Task data.
··········

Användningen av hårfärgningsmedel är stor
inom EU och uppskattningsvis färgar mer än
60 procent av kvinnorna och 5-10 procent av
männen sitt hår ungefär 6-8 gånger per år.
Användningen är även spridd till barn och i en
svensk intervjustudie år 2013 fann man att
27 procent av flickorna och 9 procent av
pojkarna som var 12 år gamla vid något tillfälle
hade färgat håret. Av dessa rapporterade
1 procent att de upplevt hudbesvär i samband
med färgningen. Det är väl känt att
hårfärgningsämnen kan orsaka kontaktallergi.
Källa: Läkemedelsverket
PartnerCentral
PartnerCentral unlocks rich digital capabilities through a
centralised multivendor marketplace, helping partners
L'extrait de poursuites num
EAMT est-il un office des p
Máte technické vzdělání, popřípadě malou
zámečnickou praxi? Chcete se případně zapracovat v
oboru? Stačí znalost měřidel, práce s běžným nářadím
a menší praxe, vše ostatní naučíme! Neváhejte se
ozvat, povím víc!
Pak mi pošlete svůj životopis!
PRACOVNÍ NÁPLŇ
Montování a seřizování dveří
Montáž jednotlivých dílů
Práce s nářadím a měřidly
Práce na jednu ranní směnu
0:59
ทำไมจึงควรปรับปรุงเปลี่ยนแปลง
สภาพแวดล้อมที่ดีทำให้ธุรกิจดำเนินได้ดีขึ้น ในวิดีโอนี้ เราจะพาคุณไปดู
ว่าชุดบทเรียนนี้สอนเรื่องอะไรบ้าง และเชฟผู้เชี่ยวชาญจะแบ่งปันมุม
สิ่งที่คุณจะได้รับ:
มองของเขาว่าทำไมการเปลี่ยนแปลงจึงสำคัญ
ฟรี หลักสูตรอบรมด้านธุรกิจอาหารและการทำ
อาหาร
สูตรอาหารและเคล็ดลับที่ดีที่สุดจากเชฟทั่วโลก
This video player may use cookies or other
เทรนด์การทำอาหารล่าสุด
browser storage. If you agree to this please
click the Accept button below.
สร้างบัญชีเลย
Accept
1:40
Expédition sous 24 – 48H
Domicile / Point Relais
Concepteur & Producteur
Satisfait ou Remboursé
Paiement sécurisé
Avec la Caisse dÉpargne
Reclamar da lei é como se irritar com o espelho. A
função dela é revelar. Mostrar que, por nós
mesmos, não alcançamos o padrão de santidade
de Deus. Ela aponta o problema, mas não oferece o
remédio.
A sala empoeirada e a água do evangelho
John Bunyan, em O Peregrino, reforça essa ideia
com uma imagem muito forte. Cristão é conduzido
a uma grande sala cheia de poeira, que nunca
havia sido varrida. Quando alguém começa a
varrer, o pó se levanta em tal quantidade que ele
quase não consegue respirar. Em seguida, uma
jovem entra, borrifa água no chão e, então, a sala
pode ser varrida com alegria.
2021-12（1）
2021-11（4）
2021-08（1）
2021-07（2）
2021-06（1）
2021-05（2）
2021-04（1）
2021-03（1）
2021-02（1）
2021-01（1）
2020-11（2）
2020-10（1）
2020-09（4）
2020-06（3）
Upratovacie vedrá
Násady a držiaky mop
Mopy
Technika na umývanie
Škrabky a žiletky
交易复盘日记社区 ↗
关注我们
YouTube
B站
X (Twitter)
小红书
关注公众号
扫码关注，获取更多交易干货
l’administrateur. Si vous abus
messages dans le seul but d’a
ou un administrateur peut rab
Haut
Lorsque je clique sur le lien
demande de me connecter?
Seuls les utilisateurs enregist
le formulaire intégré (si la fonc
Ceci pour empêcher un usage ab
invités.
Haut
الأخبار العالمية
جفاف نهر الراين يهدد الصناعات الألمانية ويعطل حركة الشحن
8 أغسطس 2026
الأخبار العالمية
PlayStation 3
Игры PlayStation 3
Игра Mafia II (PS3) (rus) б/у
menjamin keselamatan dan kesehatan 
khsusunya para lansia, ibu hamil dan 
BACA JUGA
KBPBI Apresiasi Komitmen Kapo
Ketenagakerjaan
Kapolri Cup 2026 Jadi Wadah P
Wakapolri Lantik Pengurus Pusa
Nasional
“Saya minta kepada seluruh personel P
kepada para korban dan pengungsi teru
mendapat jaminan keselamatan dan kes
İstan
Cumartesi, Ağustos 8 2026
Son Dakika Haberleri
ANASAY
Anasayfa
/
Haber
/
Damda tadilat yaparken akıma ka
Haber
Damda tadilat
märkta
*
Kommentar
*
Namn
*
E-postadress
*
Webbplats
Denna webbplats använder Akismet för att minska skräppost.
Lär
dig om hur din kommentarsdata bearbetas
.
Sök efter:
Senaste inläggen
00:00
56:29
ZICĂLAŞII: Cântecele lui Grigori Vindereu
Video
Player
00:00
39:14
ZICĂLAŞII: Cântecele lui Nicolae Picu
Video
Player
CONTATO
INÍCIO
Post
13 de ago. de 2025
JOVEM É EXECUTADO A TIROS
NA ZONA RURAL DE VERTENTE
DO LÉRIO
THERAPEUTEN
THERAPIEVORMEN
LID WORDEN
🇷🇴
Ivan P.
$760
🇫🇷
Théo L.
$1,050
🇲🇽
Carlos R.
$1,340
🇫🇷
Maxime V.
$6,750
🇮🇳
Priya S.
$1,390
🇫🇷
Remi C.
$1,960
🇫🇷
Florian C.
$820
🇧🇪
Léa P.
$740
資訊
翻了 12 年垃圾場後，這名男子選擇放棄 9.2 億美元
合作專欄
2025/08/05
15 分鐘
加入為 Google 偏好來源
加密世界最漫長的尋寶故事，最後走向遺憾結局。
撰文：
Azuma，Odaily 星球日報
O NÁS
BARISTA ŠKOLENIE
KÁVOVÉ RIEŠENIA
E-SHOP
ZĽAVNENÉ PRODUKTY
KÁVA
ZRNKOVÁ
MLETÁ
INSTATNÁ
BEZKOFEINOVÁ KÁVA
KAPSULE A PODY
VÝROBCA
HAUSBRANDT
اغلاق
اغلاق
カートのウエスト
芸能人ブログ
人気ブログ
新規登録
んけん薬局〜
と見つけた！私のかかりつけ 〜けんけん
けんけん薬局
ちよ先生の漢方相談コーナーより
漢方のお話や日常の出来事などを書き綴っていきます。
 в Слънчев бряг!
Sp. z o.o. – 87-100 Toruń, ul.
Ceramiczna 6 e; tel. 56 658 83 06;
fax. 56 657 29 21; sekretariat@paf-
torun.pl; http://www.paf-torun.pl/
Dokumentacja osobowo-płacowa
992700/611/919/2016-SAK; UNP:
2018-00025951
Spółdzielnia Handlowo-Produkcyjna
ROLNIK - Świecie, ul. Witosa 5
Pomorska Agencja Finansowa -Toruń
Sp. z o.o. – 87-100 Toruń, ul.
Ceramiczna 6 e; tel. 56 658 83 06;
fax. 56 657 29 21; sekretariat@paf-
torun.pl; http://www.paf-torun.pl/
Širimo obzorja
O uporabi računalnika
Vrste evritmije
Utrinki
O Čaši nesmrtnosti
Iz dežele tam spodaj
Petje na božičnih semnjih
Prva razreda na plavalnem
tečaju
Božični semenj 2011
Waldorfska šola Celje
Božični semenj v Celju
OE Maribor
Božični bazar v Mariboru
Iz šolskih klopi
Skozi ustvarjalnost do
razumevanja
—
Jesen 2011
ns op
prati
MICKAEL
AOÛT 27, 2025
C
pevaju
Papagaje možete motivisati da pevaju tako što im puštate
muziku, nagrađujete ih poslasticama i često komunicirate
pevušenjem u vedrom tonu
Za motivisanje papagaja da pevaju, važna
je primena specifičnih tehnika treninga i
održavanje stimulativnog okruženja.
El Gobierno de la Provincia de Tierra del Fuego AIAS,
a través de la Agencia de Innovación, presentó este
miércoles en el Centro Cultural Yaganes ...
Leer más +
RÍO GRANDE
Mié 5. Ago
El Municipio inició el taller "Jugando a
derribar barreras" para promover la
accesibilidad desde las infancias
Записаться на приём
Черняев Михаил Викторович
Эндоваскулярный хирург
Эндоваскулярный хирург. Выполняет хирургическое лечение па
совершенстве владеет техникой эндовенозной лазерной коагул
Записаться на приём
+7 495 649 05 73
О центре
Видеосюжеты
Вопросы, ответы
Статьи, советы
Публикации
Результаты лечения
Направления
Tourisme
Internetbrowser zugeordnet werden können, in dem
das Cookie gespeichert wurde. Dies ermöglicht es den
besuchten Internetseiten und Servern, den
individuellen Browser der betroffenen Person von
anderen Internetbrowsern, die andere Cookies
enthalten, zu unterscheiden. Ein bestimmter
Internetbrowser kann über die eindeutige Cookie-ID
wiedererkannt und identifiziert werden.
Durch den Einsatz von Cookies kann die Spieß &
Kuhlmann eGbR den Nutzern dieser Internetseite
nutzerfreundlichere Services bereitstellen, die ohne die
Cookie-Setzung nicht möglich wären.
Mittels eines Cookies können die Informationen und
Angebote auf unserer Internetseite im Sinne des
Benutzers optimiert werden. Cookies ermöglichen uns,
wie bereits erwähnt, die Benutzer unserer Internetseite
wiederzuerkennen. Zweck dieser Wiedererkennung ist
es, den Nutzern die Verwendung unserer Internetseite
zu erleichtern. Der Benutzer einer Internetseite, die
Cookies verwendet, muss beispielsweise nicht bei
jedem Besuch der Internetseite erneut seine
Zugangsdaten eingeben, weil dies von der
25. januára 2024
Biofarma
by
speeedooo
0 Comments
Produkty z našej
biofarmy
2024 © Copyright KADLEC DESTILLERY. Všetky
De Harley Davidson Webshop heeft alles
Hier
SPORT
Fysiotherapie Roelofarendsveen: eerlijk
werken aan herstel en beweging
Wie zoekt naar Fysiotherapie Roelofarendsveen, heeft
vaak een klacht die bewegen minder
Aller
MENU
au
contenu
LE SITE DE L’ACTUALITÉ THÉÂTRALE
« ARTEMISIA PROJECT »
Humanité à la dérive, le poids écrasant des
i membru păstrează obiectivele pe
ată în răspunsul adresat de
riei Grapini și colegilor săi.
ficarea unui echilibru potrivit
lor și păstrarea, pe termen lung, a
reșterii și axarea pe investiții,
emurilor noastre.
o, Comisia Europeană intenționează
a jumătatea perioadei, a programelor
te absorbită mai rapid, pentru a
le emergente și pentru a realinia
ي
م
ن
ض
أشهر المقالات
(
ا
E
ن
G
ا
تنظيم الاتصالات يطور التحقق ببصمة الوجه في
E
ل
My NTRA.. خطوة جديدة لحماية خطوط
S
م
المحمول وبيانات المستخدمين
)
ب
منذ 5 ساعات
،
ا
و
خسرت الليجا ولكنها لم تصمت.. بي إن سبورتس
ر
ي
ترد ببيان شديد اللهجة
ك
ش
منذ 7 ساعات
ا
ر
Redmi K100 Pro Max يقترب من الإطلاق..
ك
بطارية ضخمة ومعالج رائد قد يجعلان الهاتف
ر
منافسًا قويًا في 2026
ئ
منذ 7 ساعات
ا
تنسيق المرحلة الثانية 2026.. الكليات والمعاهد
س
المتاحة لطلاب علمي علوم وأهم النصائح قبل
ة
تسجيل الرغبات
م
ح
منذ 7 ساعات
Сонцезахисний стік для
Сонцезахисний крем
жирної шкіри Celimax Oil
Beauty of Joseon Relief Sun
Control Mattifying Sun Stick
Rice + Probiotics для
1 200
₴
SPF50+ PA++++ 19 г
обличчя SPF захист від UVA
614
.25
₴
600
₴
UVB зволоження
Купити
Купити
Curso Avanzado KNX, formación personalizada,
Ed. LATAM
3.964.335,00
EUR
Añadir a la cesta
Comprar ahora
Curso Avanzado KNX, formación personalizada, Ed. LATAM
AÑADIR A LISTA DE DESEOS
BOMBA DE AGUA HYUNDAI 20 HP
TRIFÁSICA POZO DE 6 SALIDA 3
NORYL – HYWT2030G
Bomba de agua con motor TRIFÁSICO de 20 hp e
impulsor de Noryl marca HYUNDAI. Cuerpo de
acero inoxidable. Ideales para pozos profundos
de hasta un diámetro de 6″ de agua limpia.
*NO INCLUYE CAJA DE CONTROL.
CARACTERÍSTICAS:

··········

Problem to work on.
In the records, find every line that has the string "personalizada" and copy it.

Answer box.
Curso Avanzado KNX, formación personalizada,
Curso Avanzado KNX, formación personalizada, Ed. LATAM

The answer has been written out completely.